Project Details
Spin and charge currents through contacted quantum spin chains: A time-dependent density matrix renormalization group study
Applicants
Dr. Satoshi Ejima; Professor Dr. Holger Fehske
Subject Area
Theoretical Condensed Matter Physics
Term
from 2017 to 2023
Project identifier
Deutsche Forschungsgemeinschaft (DFG) - Project number 344071920
Antiferromagnetic metals and insulators are promising candidates for encoding, transferring and processing information in novel spintronic devices, which combine excellent performance, high sensitivity, low energy consumption and easy handling. In such systems the transmission of signals is rather mediated by spin currents, representing a flow of spin angular momentum, than by charge currents.
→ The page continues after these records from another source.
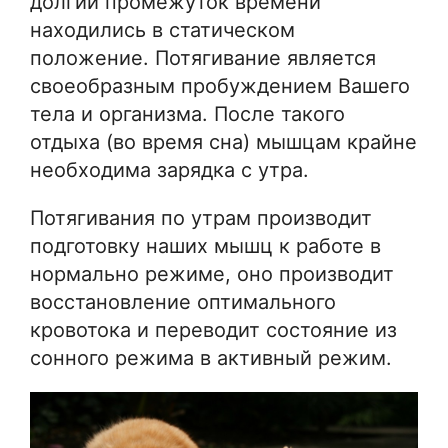
долгий промежуток времени
находились в статическом
положение. Потягивание является
своеобразным пробуждением Вашего
тела и организма. После такого
отдыха (во время сна) мышцам крайне
необходима зарядка с утра.
Потягивания по утрам производит
подготовку наших мышц к работе в
нормально режиме, оно производит
восстановление оптимального
кровотока и переводит состояние из
сонного режима в активный режим.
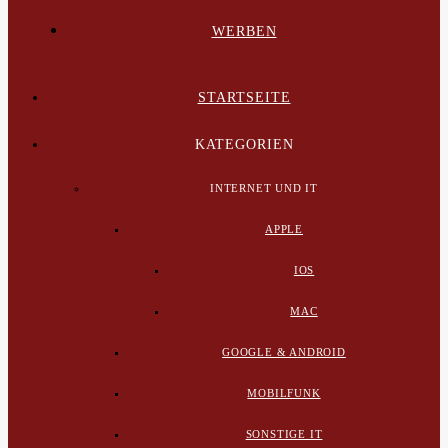
WERBEN
STARTSEITE
KATEGORIEN
INTERNET UND IT
APPLE
IOS
MAC
GOOGLE & ANDROID
MOBILFUNK
SONSTIGE IT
To get spin currents into and out of the active antiferromagnetic component, the (inverse) spin Hall effect can be exploited in the electrical writing, reading, and switching processes. Within the scope of the proposed research project, we model such a generic spintronic setup by an (anisotropic) quantum spin (1/2 or 1) chain in an external magnetic field, sandwiched between two two- or three-dimensional leads (reservoirs) with strong Rashba- or Dresselhaus-type spin-orbit coupling at play, and calculate, in particular, the spin and charge currents through the device. To this end, we combine basically unbiased numerical techniques, the time-dependent density-matrix renormalization group method (in a matrix-product-state based formulation) with the block Lanczos recursion or tree tensor network schemes. The algorithm will be parallelized and implemented on large-scale compute clusters. In our theoretical approach, the spin-chain term facilitates both (more standard) ferromagnetic and antiferromagnetic situations, expected to show diffusive and ballistic transport behavior, respectively. Furthermore, depending on the anisotropy of the spin-spin interaction, a gapless or gapful state is realized by the driven spin chain, with notably different transport properties. Increasing the magnetic field strength in the latter case, the spin excitation gap will be reduced and finally closed, which provides one mean for tuning/control the spin current. In going beyond the hitherto existing (rather phenomenological) descriptions of spin-wave currents we are in the position to analyze and quantify intrinsic quantum effects in the spintronics of antiferromagnetic systems. We also envisage the investigation of spin-dependent transport through quantum spin-chains coupled to topological insulators.